Comment by Cinderella
In view of all of this we conclude that the legal intervention initiated by Cinderella has not resulted in the intended objective, contrary to expectations. It cannot be excluded that the proceedings and the campaigns have induced the parties concerned to do everything possible to start the follow-up study at the earliest possible date. For the family it was of great significance that so many people made such an effort in the interest of their children. The media coverage showed a great deal of sympathy and support thanks to the excellent advice given by the public relations agency 2Twintig in Rotterdam that offered its services for this purpose free of charge. This case has also provided important new insights that are useful not only to Cinderella but to patients and to health professionals as well.
These insights include:
# The duty judge has ruled that the Helsinki declaration is only binding for members of the medical profession.
# Pharmaceutical companies can back out of the obligations pertaining to the rights of subjects that were laid down in the Helsinki declaration without any sanctions whatsoever. Physicians in attendance, medical-ethical committees and hospital boards should see to it that these rights are laid down in their patient agreements.
Patient associations should draw their members’ attention to this aspect of participation in clinical trials.
# Contrary to Genzyme’s claims the Dutch Ministry of Health, Welfare and Sport has approved the import and supply of Ataluren when there is a medical certificate to this effect.
# The Dutch specialist who treated these patients refused to sign the medical certificate that was required for the interlocutory proceedings, contrary to an earlier pledge to this effect made to these patients. Physicians of another University Medical Centre proved willing to take over the patients and saw to it that a medical certificate was issued that was also required for a higher appeal if there was to be such an appeal.
# With respect to the patients and to UPPMD Genzyme pretended to the judge to be involved in preparations for the follow-up study even at the time of the interlocutory proceedings, while in reality negotiations were going on between Sanofi (that had taken over Genzyme in February 2011) and PTC; this resulted in the termination of Genzyme’s participation in the development of Ataluren.
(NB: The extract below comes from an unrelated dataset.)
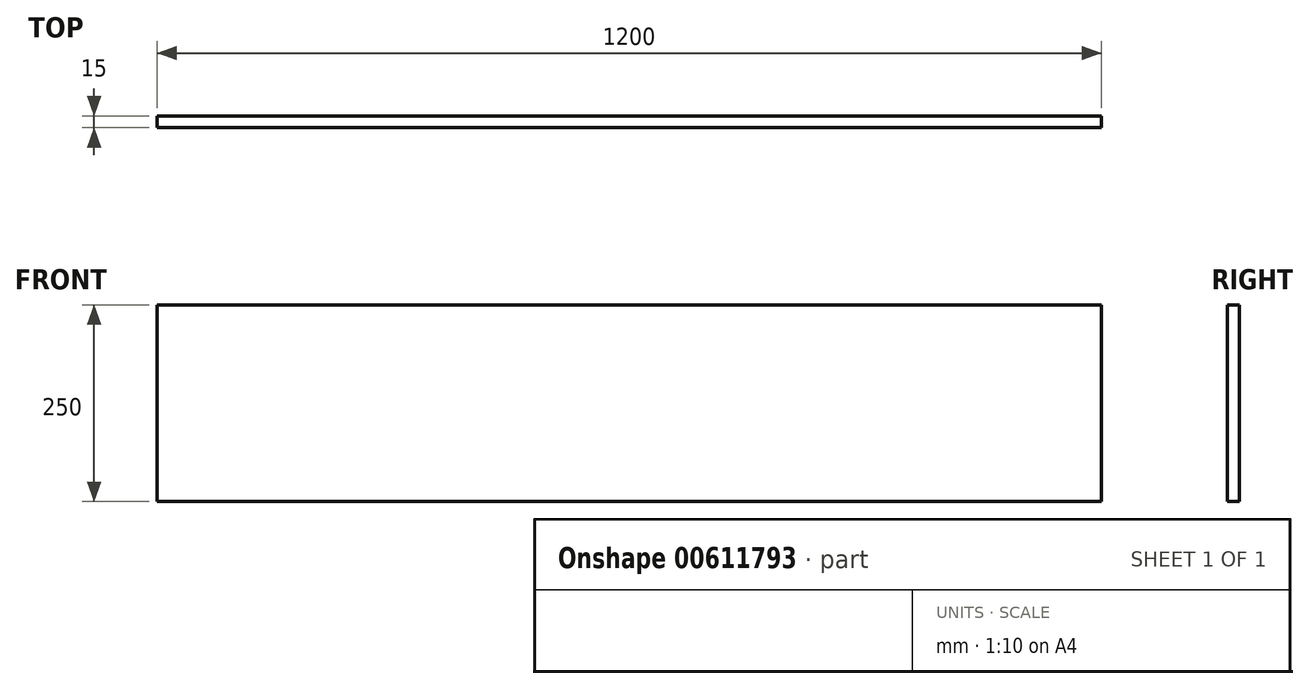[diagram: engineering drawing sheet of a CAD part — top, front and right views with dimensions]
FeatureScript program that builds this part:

# The medical-ethical committee of the Leuven University Hospital needed over 4 months to process the study application while they were fully familiar with the subject through the previous study.
# Although Ataluren is available in bulk, the necessary analyses for purity and the formulation by a contract company proved to encounter some problems. The greatest obstacle was the fear of a conflict with Genzyme/PTC about the patent rights. Cinderella is of the opinion that these rights are not at issue as long as no trade is being conducted, but still the chemical company concerned did not want to risk a confrontation.